Hypoxia and local inflammation in pulmonary artery structure and function

Abstract

Hypoxia is recognized as a contributor to pulmonary vascular diseases such as pulmonary hypertension. Hypoxia-induced inflammatory changes can enhance structural and functional changes in pulmonary artery (PA) in the context of PH. Accordingly, understanding how hypoxia and inflammation are linked in the context of pulmonary artery structure and function could be relevant towards development of novel therapies for PH. In this regard, factors such as thymic stromal lymphopoietin (TSLP), an inflammatory cytokine, and brain-derived neurotrophic factor (BDNF), a neurotrophin, have been found critical for nonvascular systems such as airway and asthma. While TSLP canonically affects the immune system, in nonvascular systems, noncanonical effects such as altered [Ca2+]i and cell proliferation have been noted: aspects also relevant to the PA, where there is currently little to no data.

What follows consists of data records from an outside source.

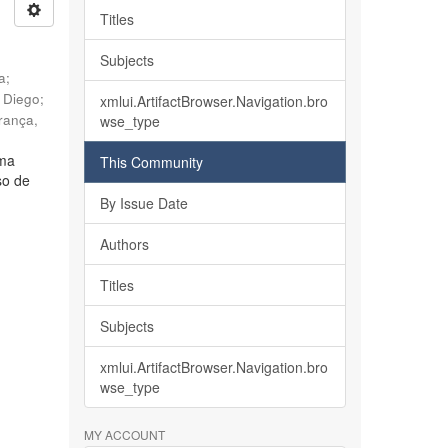
Titles
Subjects
ia
;
, Diego
;
xmlui.ArtifactBrowser.Navigation.bro
rança,
wse_type
lma
This Community
so de
By Issue Date
Authors
Titles
Subjects
xmlui.ArtifactBrowser.Navigation.bro
wse_type
MY ACCOUNT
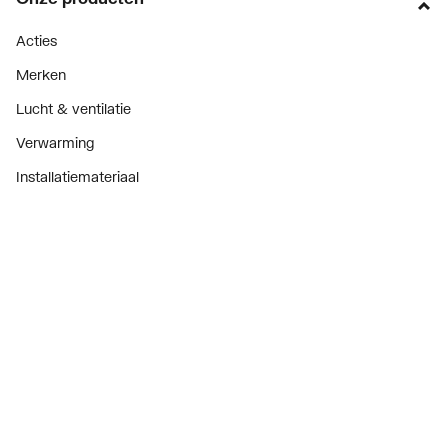
Acties
Merken
Lucht & ventilatie
Verwarming
Installatiemateriaal
Sanitair
Diensten
ThermoTokens
Xpressen
24/7 Xpressen
DepotXpress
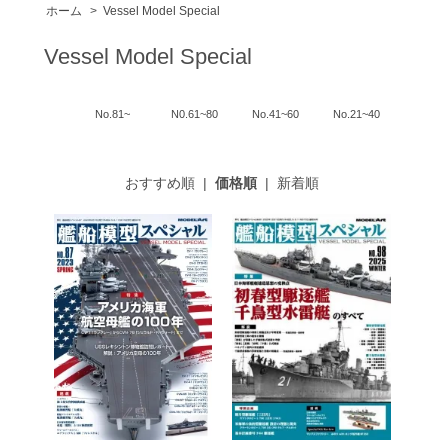
ホーム
>
Vessel Model Special
Vessel Model Special
No.81~
N0.61~80
No.41~60
No.21~40
おすすめ順
|
価格順
|
新着順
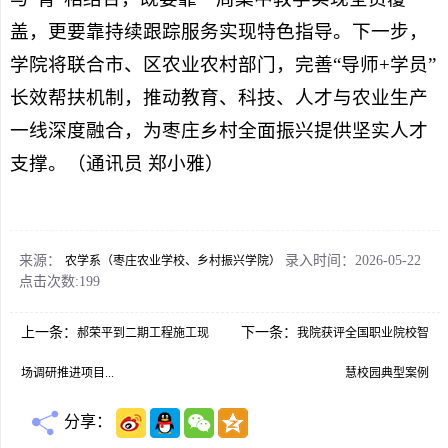
盖，更要靠持续跟踪服务实现特色指导。下一步，
学院将联合市、区农业农村部门，完善“导师+学员”
长效帮扶机制，推动教育、科技、人才与农业生产
一线深度融合，为枣庄乡村全面振兴提供坚实人才
支撑。（通讯员 郑小雅）
来源：
录入时间：2026-05-22
农学系（枣庄农业学校、乡村振兴学院）
点击次数:
199
上一条：
下一条：
郝荣平到二期工程施工现
我院获评全国职业院校智
场调研推进项目...
慧校园典型案例
分享：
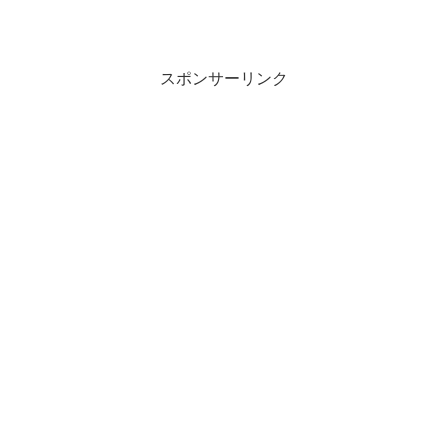
スポンサーリンク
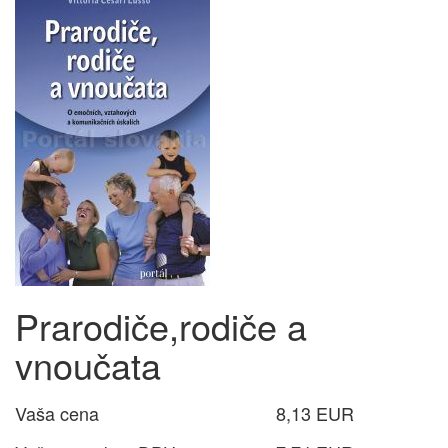
Prarodiče,rodiče a
vnoučata
Vaša cena
8,13 EUR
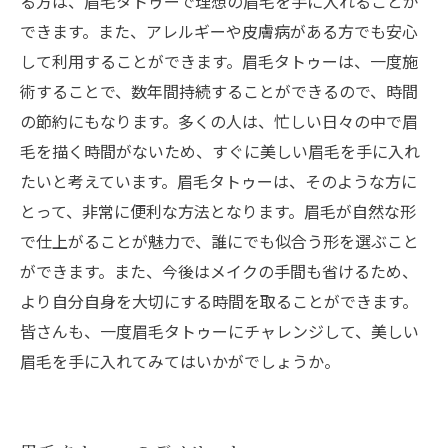
る方は、眉毛タトゥーで理想の眉毛を手に入れることが
できます。また、アレルギーや皮膚病がある方でも安心
して利用することができます。眉毛タトゥーは、一度施
術することで、数年間持続することができるので、時間
の節約にもなります。多くの人は、忙しい日々の中で眉
毛を描く時間がないため、すぐに美しい眉毛を手に入れ
たいと考えています。眉毛タトゥーは、そのような方に
とって、非常に便利な方法となります。眉毛が自然な形
で仕上がることが魅力で、誰にでも似合う形を選ぶこと
ができます。また、今後はメイクの手間も省けるため、
より自分自身を大切にする時間を取ることができます。
皆さんも、一度眉毛タトゥーにチャレンジして、美しい
眉毛を手に入れてみてはいかがでしょうか。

Similarly, better known in the nervous system, there is increasing evidence that BDNF is locally produced by structural cells of the airway and can contribute to asthma pathophysiology. In this chapter, we summarize the potential relevance of factors such as TSLP and BDNF to the PA and in the context of hypoxia influences towards development of PH. We focus on cell sources and targets such as PA endothelial cells (PAECs) and smooth muscle cells (PASMCs), and the effects of TSLP or BDNF on intracellular Ca2+ responses to vasoconstrictor agonist, cell proliferation, and potential signaling cascades involved.